Basically, this study said don’t delay antiviral initiation. (Image)

This 2024 study of 840 hospitalized flu patients also encourages early use of oseltamivir on the day of admission, noting lower peak pulmonary disease severity, as well as lower risks of ICU admission, kidney replacement therapy, vasopressor use, and in-hospital death. So again, don’t delay initiation.

BUT then the question becomes whether it’s still worth starting oseltamivir if it’s been more than 2 days since symptom onset.

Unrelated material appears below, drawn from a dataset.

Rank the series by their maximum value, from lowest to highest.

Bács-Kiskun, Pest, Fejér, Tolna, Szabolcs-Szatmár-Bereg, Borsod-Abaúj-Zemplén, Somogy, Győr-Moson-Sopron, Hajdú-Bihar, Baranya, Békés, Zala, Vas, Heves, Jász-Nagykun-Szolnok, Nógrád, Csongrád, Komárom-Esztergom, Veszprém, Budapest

Resoundingly, the general consensus is yes. Even if the medication appears to have its greatest benefits when started within 2 days of symptoms, this 2025 study of over 6000 flu patients demonstrated a 30 day mortality benefit of oseltamivir even when started after the 2 day mark (weighted HR, 0.66 [95% CI, .49-.90]). Also of interest, they found that oseltamivir’s benefit was present with influenza A but not B, and vaccination status did not influence this benefit.

The tl;dr of Oseltamivir for Influenza

Flu season is upon us, and we’re heading into peak months now. So bolster your oseltamivir supply because the patients are coming.

So to summarize (we are tl;dr after all!), oseltamivir’s efficacy and benefits are still somewhat uncertain, although evidence seems to point to mortality benefits as well as amelioration of disease severity, especially in hospitalized patients. If the decision is to initiate treatment, earlier is better, whether a person is vaccinated or not.